(Data extracted from a collection)
---------------

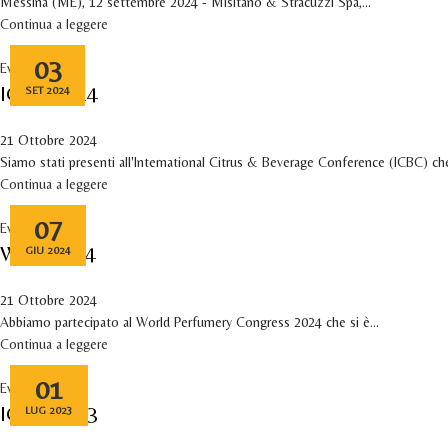
Messina (ME), 12 settembre 2024 - Misitano & Stracuzzi Spa,...
Continua a leggere
03
Eventi
ICBC 2024
SET 2024
21 Ottobre 2024
Siamo stati presenti all'International Citrus & Beverage Conference (ICBC) che
Continua a leggere
07
Eventi
WPC 2024
GIU 2024
21 Ottobre 2024
Abbiamo partecipato al World Perfumery Congress 2024 che si è...
Continua a leggere
01
Eventi
ICBC 2023
LUG 2023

---------------

**What to work on**: Where does the word "ICBC" appear in the records? Copy every line that holds it.

**Written solution**:
ICBC 2024
Siamo stati presenti all'International Citrus & Beverage Conference (ICBC) che
ICBC 2023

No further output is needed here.